Available Macau casino tables are busy behind CNY Hall
Some Macau casinos visited by GGRASIA on Thursday had tables that were actually closed despite strong consumer demand during China’s Lunar New Year (CNY).
It was unclear why some tables were closed, but Macau’s labor group recently told GGRAcia it was difficult for the industry to re-upload its workforce capacity under three years of sluggish demand and related travel restrictions during the COVID-19 pandemic, with some game floor workers deployed to other departments.
However, most of the tables open at the properties visited, or most of the inventory, are at least HK$500 (about $64) for the Baccarat Games, and many table minimums are at least HK$1,000.
GGRAcia’s first observation was a visit to Grand Lisboa, Wynn Macau, MGM Macau and Starworld hotels in the downtown casino district of the Macau Peninsula on Thursday morning. 온라인경마
The mass floor was crowded, but less play areas with higher caps. Although Grand Lisboa had a HK$100 food botable, most baccarat games played on the mass floor of the venue cost at least HK$500 or HK$1,000 per day. Star World had a baccarat table for HK$300. In the Lakeside Casino section of Win Macau, most bets were HK$2,000 to HK$3,000, some as high as HK$10,000, but tables were not full. Slot occupancy was normal. MGM Macau’s main floor was moderately crowded, with minimums mainly between HK$2,000 and HK$3,000. Slots and electronic game tables were also crowded.
On Thursday afternoon, an observation of Kotai Resorts Galaxy Macau, Venice Macau and the City of Dreams found strong player traffic with bulk floor lows, mostly in the range of HK$1,000 to HK$2,000. The high restricted area seen from the main floor was less crowded.
In Galaxy Macau, the bulk floor baccarat limit was HK$500 to HK$3,000, but most tables were set at HK$1,000 or HK$2,000, with the latter range having strong traffic. The upper limit area seen on the main floor was HK$3,000 to HK$5,000, and was moderately crowded. The occupancy of the slot area was moderate.
Most of the main floors in Macau, Venice, were crowded, and most of the baccarat games cost between HK$1,000 and HK$3,000, but most of the customs were concentrated on the HK$1,000 and HK$2,000 tables. There were many food tables of 100 HKDs, and they were crowded.
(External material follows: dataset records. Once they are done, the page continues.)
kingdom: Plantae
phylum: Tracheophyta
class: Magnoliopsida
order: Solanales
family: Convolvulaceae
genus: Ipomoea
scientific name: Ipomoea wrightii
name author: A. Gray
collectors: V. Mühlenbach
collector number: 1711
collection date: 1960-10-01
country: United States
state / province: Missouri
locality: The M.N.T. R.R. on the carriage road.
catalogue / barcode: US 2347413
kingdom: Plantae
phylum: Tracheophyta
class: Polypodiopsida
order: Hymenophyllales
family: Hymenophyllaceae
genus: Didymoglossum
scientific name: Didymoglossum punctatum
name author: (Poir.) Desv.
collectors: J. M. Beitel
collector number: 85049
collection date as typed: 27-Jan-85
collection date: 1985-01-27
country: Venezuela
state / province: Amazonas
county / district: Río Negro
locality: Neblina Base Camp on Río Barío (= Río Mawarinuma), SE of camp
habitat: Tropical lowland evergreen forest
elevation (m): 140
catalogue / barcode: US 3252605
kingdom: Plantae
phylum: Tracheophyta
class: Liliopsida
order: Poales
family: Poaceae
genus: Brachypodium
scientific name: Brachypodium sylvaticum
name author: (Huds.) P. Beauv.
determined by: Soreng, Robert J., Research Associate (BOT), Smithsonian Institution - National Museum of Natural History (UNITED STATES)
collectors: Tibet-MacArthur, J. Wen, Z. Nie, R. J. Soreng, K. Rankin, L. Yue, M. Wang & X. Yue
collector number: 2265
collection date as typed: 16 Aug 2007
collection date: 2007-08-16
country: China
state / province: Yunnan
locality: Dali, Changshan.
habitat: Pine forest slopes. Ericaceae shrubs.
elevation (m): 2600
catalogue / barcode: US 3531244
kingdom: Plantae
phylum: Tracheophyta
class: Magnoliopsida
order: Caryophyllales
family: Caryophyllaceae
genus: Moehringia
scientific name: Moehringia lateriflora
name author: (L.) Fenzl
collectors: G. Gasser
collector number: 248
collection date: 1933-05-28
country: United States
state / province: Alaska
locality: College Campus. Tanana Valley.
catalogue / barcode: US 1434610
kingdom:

The dream city across the street was less busy than Venice Macau or Galaxy Macau, and some tables were not used. The minimum bet for the main baccarat was between HK$1,000 and HK$5,000 and was the most played on the HK$1,000 and HK$2,000 tables. A number of SIC BO and crab tables with lower bounds are also well populated.
‘Strong momentum’: Sands boss
The recent Spring Festival holiday was Macau’s first festive break following the easing of most travel restrictions related to the COVID-19 pandemic.
Robert Goldstein, chairman and chief executive officer of Las Vegas Sands Corporation, the parent company of Venetian Macau operator Sands China, said in the group’s fourth-quarter earnings report on Wednesday that the company sees “strong” momentum in Macau operations over the holiday season with high customer volumes.
Table games, like slot and electronic table games, were running at “95% to 100% capacity,” Goldstein said.
Macau received a total of about 387,300 visitors in the first six days of the Lunar New Year holiday. According to official data, about 58 percent of that tally, or 225,903 visitors, came from mainland China. Another 37 percent, or 141,610 visitors, came from Hong Kong.
In a note on Wednesday, brokerage JP Morgan Securities (Asia Pacific) warned that visitor arrivals alone did not “exactly” represent past casino gross game revenue (GGR) levels, while noting that the majority of Chinese New Year’s game trading previously occurred in 4-6 days during the holiday.
In the same note, JPMorgan cited industry checks indicating that bulk game sales recovered “over 50%” compared to the 2019 Chinese New Year period.
China’s State Council has designated the latest vacation period for mainland residents from Jan. 21 on Saturday to Jan. 27 on Friday. The festival period in Hong Kong, another important source market for Macau tourists, has been designated to run from Jan. 23 to Jan. 25.